▸ **Task instructions**: Repeat word for word everything from the line containing "genus: Fritillaria" down to the line containing "common name: White-crowned sparrow", both of those lines included.

▸ **Available data**:
◇ ◇ ◇ ◇ ◇

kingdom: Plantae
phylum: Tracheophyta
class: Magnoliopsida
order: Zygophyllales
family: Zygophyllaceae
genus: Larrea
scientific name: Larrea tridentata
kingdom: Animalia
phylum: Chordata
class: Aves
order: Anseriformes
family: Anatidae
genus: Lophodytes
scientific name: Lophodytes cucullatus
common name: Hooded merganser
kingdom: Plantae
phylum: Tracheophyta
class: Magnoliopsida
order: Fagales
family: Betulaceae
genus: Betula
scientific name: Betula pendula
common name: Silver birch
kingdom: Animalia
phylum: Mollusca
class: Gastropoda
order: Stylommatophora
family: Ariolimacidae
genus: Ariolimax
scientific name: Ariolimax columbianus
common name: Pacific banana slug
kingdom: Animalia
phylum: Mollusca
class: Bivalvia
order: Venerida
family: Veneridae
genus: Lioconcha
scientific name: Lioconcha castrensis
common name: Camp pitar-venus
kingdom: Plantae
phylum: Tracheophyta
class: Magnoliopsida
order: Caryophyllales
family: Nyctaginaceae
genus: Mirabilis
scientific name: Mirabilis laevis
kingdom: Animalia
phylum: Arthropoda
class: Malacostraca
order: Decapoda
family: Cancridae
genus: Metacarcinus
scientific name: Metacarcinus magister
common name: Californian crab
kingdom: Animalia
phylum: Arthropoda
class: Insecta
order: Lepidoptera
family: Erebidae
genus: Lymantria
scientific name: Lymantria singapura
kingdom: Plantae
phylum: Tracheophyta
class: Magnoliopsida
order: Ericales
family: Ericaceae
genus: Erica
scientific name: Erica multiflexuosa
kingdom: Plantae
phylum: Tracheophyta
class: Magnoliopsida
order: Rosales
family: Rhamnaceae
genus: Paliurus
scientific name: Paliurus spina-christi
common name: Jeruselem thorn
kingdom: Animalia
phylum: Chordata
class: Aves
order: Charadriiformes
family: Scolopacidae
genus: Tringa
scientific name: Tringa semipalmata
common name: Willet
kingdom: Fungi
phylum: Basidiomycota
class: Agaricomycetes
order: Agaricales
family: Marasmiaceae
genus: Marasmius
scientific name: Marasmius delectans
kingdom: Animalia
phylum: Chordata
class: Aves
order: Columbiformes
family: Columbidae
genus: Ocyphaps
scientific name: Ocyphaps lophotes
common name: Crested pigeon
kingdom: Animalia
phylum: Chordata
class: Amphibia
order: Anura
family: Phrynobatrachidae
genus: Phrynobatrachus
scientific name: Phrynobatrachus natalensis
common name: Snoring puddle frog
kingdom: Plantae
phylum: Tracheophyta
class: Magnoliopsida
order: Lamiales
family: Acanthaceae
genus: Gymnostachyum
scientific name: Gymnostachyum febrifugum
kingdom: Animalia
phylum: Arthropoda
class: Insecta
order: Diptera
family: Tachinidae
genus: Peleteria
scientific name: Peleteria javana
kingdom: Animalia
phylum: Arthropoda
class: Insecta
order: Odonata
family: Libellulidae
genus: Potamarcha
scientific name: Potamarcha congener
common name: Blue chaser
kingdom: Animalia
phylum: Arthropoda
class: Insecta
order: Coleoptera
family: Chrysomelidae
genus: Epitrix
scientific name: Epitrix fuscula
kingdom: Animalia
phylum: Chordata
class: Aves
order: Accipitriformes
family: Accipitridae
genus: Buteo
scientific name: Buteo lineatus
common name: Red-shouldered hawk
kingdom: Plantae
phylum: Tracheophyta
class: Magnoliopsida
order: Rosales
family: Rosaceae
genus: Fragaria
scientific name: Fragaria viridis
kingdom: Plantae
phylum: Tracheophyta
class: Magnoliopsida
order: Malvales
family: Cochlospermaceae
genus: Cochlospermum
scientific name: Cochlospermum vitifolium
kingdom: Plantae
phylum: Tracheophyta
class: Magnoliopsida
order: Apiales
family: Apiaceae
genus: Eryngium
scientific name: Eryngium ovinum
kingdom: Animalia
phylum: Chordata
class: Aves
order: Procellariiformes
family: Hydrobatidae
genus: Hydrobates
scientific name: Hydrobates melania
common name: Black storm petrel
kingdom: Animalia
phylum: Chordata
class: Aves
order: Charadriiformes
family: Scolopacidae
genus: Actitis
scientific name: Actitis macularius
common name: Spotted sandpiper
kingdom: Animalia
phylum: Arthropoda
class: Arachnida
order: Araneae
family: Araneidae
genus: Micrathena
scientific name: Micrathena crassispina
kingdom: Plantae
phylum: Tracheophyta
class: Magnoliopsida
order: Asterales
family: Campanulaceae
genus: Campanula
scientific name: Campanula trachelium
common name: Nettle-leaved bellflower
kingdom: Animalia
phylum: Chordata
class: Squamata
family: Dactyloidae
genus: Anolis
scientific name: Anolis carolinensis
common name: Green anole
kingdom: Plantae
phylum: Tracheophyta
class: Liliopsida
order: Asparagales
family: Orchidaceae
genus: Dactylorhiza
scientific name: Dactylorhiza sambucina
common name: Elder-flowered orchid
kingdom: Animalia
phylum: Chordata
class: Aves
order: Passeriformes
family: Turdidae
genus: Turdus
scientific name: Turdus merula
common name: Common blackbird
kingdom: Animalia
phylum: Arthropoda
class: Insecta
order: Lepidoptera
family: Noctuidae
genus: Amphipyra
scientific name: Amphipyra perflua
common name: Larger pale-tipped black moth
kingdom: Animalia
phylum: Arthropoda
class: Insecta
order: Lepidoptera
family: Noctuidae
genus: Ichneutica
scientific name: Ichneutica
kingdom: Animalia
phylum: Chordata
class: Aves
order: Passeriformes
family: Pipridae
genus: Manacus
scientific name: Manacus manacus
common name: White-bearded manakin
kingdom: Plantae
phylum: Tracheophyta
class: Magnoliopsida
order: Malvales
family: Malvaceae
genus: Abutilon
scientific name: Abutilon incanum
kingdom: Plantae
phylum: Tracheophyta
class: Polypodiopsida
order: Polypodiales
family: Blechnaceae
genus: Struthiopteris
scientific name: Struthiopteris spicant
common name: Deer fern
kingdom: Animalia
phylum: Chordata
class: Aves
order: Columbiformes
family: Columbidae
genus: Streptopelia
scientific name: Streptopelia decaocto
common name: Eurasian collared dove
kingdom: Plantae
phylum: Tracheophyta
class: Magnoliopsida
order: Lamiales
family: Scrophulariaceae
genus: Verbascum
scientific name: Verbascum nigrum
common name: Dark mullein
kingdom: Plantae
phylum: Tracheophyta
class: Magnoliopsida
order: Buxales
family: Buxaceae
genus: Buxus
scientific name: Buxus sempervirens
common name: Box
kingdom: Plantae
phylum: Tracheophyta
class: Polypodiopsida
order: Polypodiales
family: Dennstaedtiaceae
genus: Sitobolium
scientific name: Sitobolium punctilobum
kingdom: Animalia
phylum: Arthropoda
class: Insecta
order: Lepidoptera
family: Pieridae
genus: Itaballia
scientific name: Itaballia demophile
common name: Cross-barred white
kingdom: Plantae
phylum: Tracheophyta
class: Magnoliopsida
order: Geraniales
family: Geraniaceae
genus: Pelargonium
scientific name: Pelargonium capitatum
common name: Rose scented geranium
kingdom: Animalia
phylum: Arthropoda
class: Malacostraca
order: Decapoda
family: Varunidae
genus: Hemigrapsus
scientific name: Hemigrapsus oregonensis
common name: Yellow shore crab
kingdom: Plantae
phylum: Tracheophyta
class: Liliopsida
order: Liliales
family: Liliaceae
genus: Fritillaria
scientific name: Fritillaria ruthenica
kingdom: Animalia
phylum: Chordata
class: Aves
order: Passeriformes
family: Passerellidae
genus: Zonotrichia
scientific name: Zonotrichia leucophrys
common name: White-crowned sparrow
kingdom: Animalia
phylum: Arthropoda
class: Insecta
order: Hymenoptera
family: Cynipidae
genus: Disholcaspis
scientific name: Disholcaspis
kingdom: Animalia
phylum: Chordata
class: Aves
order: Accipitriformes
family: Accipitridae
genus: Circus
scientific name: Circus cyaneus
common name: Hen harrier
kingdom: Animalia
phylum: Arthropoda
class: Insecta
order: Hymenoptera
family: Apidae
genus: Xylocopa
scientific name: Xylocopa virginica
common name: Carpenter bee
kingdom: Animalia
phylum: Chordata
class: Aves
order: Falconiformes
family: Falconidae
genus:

◇ ◇ ◇ ◇ ◇

▸ **Answer to the task**:
genus: Fritillaria
scientific name: Fritillaria ruthenica
kingdom: Animalia
phylum: Chordata
class: Aves
order: Passeriformes
family: Passerellidae
genus: Zonotrichia
scientific name: Zonotrichia leucophrys
common name: White-crowned sparrow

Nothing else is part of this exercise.